Катя пожала плечами:
— Может быть, и не знал.
— Значит, на похороны отца он не прилетел, а на следующий день прилетел, — подытожила Инна. — И он хочет получить вашу квартиру. А как его зовут?
— Генка.
— А фамилия?
— Зосимов. Я тоже Зосимова, а не Мухина.
Она помешала ложкой чай, подула на него и сказала решительно:
— Я домой все равно не пойду. Мне бы только с Митькой повидаться, а потом я уеду. Может, и его уговорю. Или… нет?
— Что?
— Уехать. Нашли бы ему в Питере работу. Мама все мечтала.
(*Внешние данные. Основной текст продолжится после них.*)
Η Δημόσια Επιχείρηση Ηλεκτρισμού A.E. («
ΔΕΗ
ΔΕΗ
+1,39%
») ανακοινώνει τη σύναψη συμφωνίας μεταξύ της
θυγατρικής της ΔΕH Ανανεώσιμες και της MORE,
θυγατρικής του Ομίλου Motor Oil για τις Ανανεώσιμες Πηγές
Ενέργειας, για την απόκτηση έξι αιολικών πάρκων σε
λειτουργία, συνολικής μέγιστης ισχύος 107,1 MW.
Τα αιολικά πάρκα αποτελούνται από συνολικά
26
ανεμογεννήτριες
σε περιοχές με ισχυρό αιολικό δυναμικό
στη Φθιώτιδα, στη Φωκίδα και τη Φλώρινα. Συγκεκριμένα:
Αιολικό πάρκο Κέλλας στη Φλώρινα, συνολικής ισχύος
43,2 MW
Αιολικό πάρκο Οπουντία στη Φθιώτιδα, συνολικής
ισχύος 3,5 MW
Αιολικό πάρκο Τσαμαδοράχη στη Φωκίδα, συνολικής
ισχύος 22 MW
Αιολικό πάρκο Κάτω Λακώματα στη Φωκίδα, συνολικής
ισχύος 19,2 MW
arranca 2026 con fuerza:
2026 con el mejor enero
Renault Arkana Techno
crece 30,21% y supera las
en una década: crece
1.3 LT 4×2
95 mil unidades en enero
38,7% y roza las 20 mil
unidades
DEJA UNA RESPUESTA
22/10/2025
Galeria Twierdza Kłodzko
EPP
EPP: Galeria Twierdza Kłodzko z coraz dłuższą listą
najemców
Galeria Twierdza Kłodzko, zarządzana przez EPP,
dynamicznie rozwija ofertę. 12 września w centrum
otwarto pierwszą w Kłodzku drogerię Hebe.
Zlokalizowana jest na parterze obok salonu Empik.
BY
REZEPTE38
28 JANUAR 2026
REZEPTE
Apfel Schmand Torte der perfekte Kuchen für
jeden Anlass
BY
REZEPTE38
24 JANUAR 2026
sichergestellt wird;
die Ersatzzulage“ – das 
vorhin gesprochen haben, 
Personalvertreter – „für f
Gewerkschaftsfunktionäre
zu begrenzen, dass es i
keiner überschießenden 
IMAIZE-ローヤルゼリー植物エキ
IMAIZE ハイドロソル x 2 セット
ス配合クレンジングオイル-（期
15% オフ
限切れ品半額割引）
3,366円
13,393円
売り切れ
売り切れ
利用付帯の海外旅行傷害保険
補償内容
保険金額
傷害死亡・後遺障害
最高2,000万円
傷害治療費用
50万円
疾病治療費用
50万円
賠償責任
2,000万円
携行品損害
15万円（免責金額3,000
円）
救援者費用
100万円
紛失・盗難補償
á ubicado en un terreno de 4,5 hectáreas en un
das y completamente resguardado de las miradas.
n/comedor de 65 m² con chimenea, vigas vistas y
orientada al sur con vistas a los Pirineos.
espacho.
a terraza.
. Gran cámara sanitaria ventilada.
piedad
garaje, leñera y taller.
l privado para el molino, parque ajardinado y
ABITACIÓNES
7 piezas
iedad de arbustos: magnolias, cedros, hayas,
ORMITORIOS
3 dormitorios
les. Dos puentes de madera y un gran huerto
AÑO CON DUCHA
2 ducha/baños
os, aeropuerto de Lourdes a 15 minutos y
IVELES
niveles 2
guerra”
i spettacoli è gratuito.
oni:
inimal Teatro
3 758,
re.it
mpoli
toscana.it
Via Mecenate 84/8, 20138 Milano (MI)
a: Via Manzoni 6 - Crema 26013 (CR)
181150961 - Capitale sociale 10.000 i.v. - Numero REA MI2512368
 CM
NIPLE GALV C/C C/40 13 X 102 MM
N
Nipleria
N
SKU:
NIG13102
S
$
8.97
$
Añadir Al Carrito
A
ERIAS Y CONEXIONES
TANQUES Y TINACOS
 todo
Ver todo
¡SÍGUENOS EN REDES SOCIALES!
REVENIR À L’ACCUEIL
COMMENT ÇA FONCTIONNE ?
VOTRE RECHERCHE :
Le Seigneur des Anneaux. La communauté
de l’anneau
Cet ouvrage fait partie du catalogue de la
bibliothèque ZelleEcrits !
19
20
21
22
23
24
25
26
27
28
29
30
Инна очень Кате сочувствовала, и это сочувствие размягчало, разъедало ее решимость. Приходилось снова восстанавливать ее, вылепливать, как из мягкого пластилина, а это неправильно, ибо решимость должна быть твердой, железной, непреклонной, чтобы на нее можно было опираться, ею размахивать, как боевой секирой, чтобы только воздух посвистывал вокруг.
— Ах нет! — вдруг сказала Катя тоном что-то внезапно вспомнившего человека. — Я никак не могу уехать. И Митя не может уехать. Нам нужно маму похоронить. Мама умерла.
Лицо у нее вдруг стало сосредоточенным, даже ожесточенным, а потом набухло, как грозовая туча. Губы повело в сторону, и в глазах отразилась вся тоска, которая только есть на свете.
Катя взяла себя за щеки, наклонилась вперед и отчаянно зарыдала как-то очень по-детски. В детстве кажется, что слезы — это некий волшебный эликсир, вот поплачешь, и все пройдет, просто так пройдет, от слез.
Глеб Звоницкий сердито посмотрел на Инну. Ему жаль было Катю и очень хотелось ей помочь, и его сердило, что помочь ей он ничем не может.
Инна покачала головой.
Никто не может помочь.
Катя долго рыдала, а потом начала всхлипывать и подвывать, судорожно и коротко дыша.
Инна вылила в стаканчик полпузырька валокордина, почти силой заставила ее выпить и отвела на диван в кабинет.
Больше она ничего не могла сделать для губернаторской дочери — только уложить, накрыть, устроить, погасить свет.
Пришла Джина, села в дверях.
— Вот такие дела, — негромко сказала ей Инна. — Какие-то ужасные дела.
Джина согласилась. Дела и с ее точки зрения были ужасны. Весь вечер в доме чужие люди, никакого покоя, уединения и неторопливого общения. Кроме того, Джина не любила сильных эмоций, потому что, подобно рыцарю Джедаю, чувствовала колебание «великой силы». Эмоции должны быть в равновесии, или они выйдут из-под контроля, и «великая сила» захлестнет того, кто вызвал ее колебание. Странно, что люди этого не чувствуют.